The Annapolis Symphony's 1990-1991 season came to an end Saturday evening as Karen Deal, the ASO's music adviser and resident conductor, staked her claim to the permanent directorship of the orchestra.
The program featured Bizet's "Carmen Suite No. 1," the second suite from de Falla's ballet, "The Three Cornered Hat," Rimsky-Korsakov's "Capriccio Espagnol" and Rodrigo's famous "Concierto de Aranjuez." The guitar soloist in the "Concierto" was William Feasley, head of guitar studies at the University of Maryland, Baltimore County.
Although nominally a "pops" concert, Deal's program featured music of substance and difficulty.
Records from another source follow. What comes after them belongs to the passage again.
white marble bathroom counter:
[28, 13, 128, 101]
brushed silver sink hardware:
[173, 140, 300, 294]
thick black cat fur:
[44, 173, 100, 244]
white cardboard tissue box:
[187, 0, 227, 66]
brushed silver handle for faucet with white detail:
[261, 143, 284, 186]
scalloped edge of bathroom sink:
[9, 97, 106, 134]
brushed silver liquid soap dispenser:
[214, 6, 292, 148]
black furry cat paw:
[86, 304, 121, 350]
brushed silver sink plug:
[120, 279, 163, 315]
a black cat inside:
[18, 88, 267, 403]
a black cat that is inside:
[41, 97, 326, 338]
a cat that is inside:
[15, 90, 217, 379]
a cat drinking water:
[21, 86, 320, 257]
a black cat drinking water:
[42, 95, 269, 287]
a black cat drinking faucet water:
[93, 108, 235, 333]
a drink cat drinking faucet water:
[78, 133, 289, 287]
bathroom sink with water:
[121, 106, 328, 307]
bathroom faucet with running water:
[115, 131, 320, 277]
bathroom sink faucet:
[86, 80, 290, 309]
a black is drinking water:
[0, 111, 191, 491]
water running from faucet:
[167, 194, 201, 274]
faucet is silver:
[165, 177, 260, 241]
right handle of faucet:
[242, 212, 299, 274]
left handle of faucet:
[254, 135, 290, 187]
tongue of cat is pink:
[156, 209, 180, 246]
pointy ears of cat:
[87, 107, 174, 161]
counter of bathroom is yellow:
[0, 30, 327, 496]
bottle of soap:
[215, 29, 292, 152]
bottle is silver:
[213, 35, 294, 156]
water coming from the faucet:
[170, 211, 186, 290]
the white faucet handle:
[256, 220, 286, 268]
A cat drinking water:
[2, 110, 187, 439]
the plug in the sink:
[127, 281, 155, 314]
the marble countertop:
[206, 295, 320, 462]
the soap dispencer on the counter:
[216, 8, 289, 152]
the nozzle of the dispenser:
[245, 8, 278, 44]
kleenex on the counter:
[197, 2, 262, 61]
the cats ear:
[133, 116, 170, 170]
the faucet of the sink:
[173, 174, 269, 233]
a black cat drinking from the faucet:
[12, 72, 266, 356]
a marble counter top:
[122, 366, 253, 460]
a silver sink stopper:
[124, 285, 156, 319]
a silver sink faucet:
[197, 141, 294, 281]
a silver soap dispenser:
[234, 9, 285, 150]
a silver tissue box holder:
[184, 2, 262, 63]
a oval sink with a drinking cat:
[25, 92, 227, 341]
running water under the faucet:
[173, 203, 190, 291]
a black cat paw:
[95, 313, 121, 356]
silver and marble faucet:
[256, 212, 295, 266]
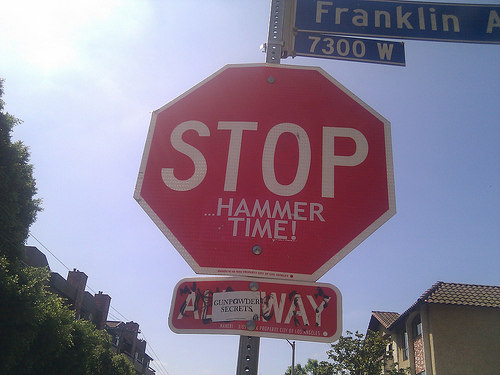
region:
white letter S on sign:
[157, 115, 212, 193]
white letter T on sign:
[214, 111, 257, 196]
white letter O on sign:
[259, 118, 312, 198]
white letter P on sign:
[315, 121, 373, 201]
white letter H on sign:
[211, 199, 237, 217]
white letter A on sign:
[232, 195, 251, 217]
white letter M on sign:
[248, 195, 276, 219]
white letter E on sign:
[287, 196, 307, 220]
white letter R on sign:
[308, 198, 326, 229]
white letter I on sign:
[241, 210, 255, 239]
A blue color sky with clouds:
[57, 27, 127, 148]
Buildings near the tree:
[38, 247, 150, 342]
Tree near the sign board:
[8, 305, 105, 354]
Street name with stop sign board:
[266, 0, 498, 55]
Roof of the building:
[437, 275, 496, 300]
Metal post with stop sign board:
[145, 59, 417, 367]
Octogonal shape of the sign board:
[122, 62, 419, 273]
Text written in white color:
[170, 115, 370, 249]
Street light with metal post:
[288, 342, 306, 365]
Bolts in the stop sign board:
[250, 68, 279, 269]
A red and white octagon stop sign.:
[132, 64, 397, 287]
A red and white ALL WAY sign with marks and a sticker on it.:
[165, 277, 343, 344]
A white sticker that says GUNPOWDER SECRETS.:
[210, 290, 262, 322]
"The Three Cornered Hat," for example, is a sort of Hispanic Ravel and demands orchestral color and rhythmic precision in great abundance.
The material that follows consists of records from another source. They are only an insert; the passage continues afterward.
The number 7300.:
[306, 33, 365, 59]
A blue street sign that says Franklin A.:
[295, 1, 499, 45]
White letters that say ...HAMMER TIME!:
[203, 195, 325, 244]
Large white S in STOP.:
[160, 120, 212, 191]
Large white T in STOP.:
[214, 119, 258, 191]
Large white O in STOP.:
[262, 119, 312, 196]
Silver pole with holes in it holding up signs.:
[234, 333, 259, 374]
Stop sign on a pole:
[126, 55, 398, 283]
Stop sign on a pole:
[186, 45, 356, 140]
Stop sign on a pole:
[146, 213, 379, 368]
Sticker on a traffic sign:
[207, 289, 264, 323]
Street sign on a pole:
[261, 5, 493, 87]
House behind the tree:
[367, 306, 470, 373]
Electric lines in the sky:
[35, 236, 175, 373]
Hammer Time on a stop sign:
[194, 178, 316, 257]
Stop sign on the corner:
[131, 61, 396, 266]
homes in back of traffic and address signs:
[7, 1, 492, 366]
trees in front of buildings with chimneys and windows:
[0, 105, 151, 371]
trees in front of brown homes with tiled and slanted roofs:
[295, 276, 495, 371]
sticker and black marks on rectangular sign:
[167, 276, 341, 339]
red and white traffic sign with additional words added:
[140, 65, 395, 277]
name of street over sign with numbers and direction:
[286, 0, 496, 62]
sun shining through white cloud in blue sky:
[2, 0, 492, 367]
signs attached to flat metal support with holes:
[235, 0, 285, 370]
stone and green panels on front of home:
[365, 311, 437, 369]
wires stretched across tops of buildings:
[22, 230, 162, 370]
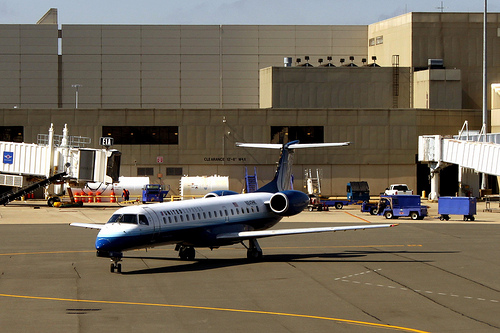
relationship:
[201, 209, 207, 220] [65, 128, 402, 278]
window on a plane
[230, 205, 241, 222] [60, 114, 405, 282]
window on a plane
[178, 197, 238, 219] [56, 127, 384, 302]
window on a plane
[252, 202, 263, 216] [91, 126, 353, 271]
window on a plane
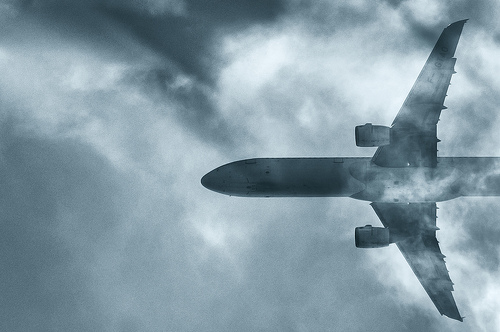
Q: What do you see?
A: A jet.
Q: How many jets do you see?
A: One.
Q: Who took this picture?
A: A photographer.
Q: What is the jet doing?
A: Flying.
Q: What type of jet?
A: Boeing.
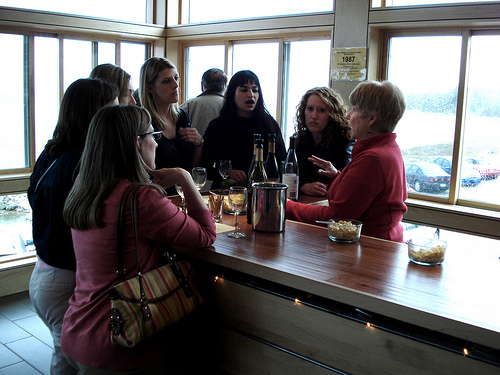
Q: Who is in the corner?
A: A man.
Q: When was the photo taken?
A: Day time.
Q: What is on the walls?
A: Windows.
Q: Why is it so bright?
A: Sunny.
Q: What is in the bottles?
A: Wine.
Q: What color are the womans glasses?
A: Black.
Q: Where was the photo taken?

Rimsky-Korsakov's "Capriccio" is an episodic work that must be pieced together with care.
This was clearly not a "Broadway highlights" evening but a program in need of a talented, spirited conductor to bring such wonderful music alive.
Deal made the most of her opportunity. The ASO was in splendid form under her baton. She got from the orchestra an expansive sound that was often quite thrilling. This is an orchestra at its best when playing loudly.
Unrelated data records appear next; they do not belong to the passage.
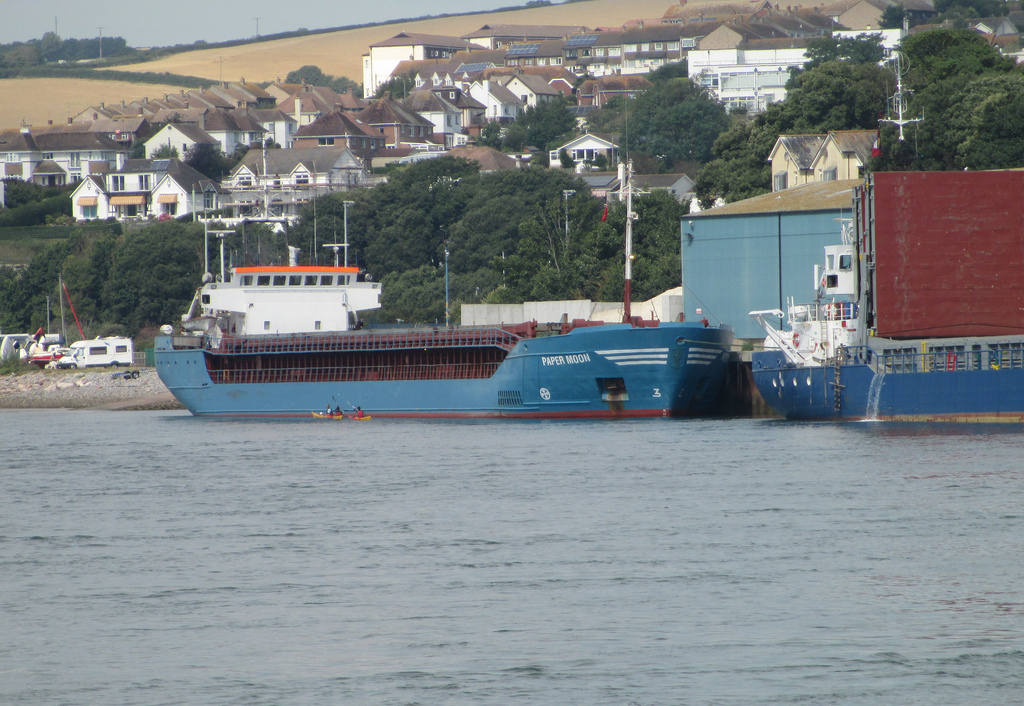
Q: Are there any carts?
A: No, there are no carts.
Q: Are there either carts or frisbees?
A: No, there are no carts or frisbees.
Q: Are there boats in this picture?
A: Yes, there is a boat.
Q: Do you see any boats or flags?
A: Yes, there is a boat.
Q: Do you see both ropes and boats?
A: No, there is a boat but no ropes.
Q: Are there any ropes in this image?
A: No, there are no ropes.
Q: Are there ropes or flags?
A: No, there are no ropes or flags.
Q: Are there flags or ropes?
A: No, there are no ropes or flags.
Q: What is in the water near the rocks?
A: The boat is in the water.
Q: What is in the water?
A: The boat is in the water.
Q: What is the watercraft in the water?
A: The watercraft is a boat.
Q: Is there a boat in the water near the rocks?
A: Yes, there is a boat in the water.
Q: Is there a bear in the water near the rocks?
A: No, there is a boat in the water.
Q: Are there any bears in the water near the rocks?
A: No, there is a boat in the water.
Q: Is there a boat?
A: Yes, there is a boat.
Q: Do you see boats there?
A: Yes, there is a boat.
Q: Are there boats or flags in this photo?
A: Yes, there is a boat.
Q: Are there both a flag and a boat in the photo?
A: No, there is a boat but no flags.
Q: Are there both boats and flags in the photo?
A: No, there is a boat but no flags.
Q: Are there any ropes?
A: No, there are no ropes.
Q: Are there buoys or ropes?
A: No, there are no ropes or buoys.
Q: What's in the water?
A: The boat is in the water.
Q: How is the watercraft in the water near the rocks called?
A: The watercraft is a boat.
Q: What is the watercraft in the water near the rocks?
A: The watercraft is a boat.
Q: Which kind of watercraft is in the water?
A: The watercraft is a boat.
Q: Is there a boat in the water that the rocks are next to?
A: Yes, there is a boat in the water.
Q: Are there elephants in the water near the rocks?
A: No, there is a boat in the water.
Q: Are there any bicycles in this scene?
A: No, there are no bicycles.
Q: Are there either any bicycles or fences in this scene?
A: No, there are no bicycles or fences.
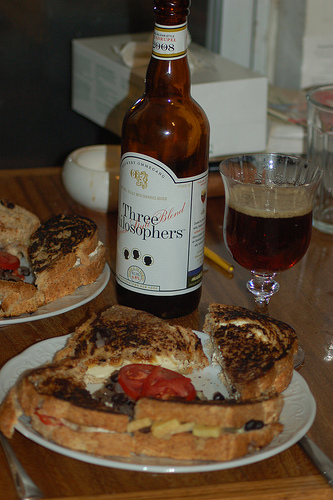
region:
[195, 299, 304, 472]
toasted bread on plate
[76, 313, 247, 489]
toasted bread on plate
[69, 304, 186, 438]
toasted bread on plate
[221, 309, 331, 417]
toasted bread on plate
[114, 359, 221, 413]
A slice of red tomatoe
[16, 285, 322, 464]
A sandwich sliced into four pieces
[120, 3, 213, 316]
A brown bottle of beer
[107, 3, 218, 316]
A brown bottle with white label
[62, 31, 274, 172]
A white box of kleenex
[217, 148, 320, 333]
A Glass filled with beer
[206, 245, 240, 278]
A yellow pencil on the table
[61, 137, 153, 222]
A little round white dish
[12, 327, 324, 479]
A round white plate with sandwich on it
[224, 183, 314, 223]
Foam on top of liquid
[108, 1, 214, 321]
a tall beverage bottle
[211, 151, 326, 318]
a glass full of a beverage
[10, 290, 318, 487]
a delicious looking sandwich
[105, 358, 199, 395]
a red tomato slice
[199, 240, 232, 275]
a yellow colored pencil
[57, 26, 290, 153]
a box of tissues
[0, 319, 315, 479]
a white plate full of food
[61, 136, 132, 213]
a small white bowl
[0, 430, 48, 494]
a piece of silverware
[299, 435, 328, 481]
a piece of silverware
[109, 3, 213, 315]
a large bottle of wine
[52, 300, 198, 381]
a browned sandwich slice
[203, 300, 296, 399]
a browned sandwich slice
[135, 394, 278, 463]
a browned sandwich slice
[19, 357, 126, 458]
a browned sandwich slice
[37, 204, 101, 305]
a browned sandwich slice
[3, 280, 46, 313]
a browned sandwich slice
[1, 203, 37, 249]
a browned sandwich slice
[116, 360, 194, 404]
a slice of red tomato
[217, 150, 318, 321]
a fluted glass of wine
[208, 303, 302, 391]
grilled half of sandwich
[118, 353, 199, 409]
slice of tomato on plate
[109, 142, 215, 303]
white label on bottle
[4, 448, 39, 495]
handle of utensil on table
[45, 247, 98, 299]
crust of brown bread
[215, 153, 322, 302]
ale in glass with stem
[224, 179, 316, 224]
head on ale surface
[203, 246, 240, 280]
yellow pencil on table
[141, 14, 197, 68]
label on neck of bottle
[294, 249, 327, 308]
refelction on wood table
Rhythms retained a snappy Mediterranean flair and wind solos spoke eloquently all concert long. (The English horn player surely deserves overtime for Saturday's concert.) The ASO strings sounded as polished and secure as they have all season.
Deal also proved to be a first-class collaborator on the podium. The orchestral accompaniment in the fiendishly difficult Rodrigo was balanced and secure despite a soloist who was all over the place in his choice of tempos.
The Prelude of the "Carmen Suite" demonstrated a flair for thedramatic as well; passages were built up energetically yet tastefully, with no tendency toward melodrama.
Deal cuts a no-nonsense figure on the podium. Her motions are clear, and there is a minimum of gymnastics. Her controlling energy is considerable. It is obvious that she has earned the affection and respect of the players.
There is every reason to think her name will figure prominently in the deliberations of the ASO'sconductor search committee later this week. She needed to get everyone's attention in a big way and she did.
Saturday's concert was also the final performance for ASO harpist Deborah Fleisher, who is leaving the area. A fine performer on that most celestial of instruments, Fleisher played with the orchestra for 19 years. Her artistry will be missed. Her father, Leon Fleisher, the great pianist and founder of the Annapolis Symphony, was in attendance Saturday.